L’heure est à la pacification des relations entre les géants de la mobilité, dont les relations sont régies depuis des années par une guerre des brevets sans fin. Après les multiples accords conclus par Google ou Samsung, c’est au tour des HTC et Nokia d’enterrer la hache de guerre. Un manque à gagner en perspective pour chacun d’une part, mais des économies substantielles de l’autre, sans compter le temps et les ressources épargnés.

Nokia

Comme toujours, on ignore le montant de la transaction menée par HTC et Nokia. Toutefois, la bonne nouvelle concerne les procès en cours : les deux parties, désormais partenaires dans le domaine des brevets, comptent mettre fin aux procès qui les opposent actuellement, notamment au Royaume-Uni, où Nokia était en passe de faire interdire la vente des One mini. La même procédure était en cours dans d’autres pays d’Europe, menaçant l’un des fleurons de HTC, et l’un de ses appareils les plus lucratifs en termes de marges.

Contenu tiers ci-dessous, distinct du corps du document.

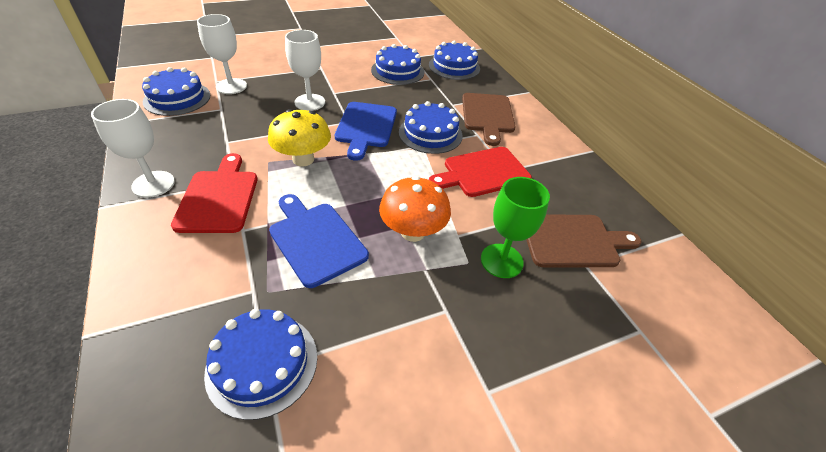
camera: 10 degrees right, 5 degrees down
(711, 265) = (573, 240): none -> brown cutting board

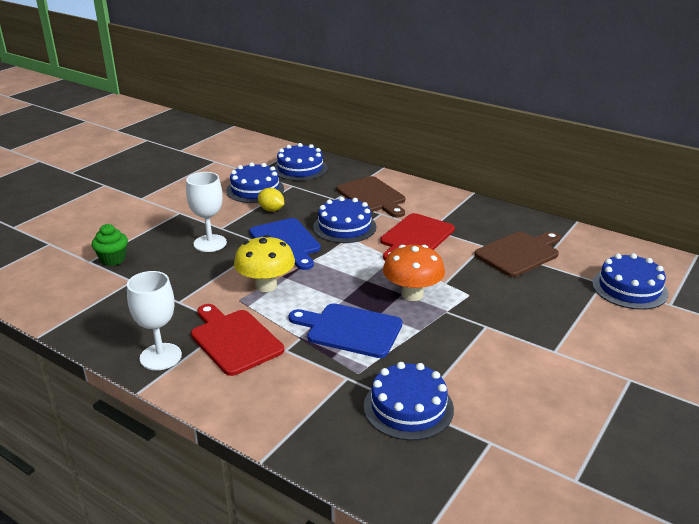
camera: 30 degrees left, 15 degrees down
(177, 98) = (72, 290): blue cake -> blue cake (629, 288)
(231, 86) = (113, 259): white goblet -> green cupcake
(389, 93) = (271, 210): none -> yellow lemon
(501, 260) = (488, 284): green goblet -> none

L’accord global conclu entre Nokia et HTC porte, sans plus de détails, sur une collaboration technologique entre les deux acteurs de la mobilité. À la grande satisfaction de Nokia, puisqu’en tant que détenteurs des brevets concernés, c’est lui qui recevra une enveloppe des mains de HTC. Le montant du versement n’a pas été dévoilé, mais satisfait visiblement Nokia, qui a déclaré, par le biais de son directeur de la propriété intellectuelle, Paul Melin que « cet accord valide les brevets d’implémentation de Nokia et nous permet de nous concentrer sur d’autres innovations dédiées à nos clients« . En bonus, Nokia aura accès au portefeuille de brevets de HTC liés aux technologies LTE.

Vers une collaboration technologique

L’accord dévoilé ce jour ne devrait pas en rester là. Outre la résolution des différends qui les opposent actuellement sur des questions de technologies de transmission sans fil notamment, il inaugure une phase de négociation. « Les compagnies exploration des opportunités de collaborations technologiques futures« , déclare Nokia. On peut donc espérer voir naître, à l’instar de ce qui s’est passé entre Google et Samsung, mais aussi avec Cisco, des accords de licences globaux destinés à simplifier les relations entre les constructeurs.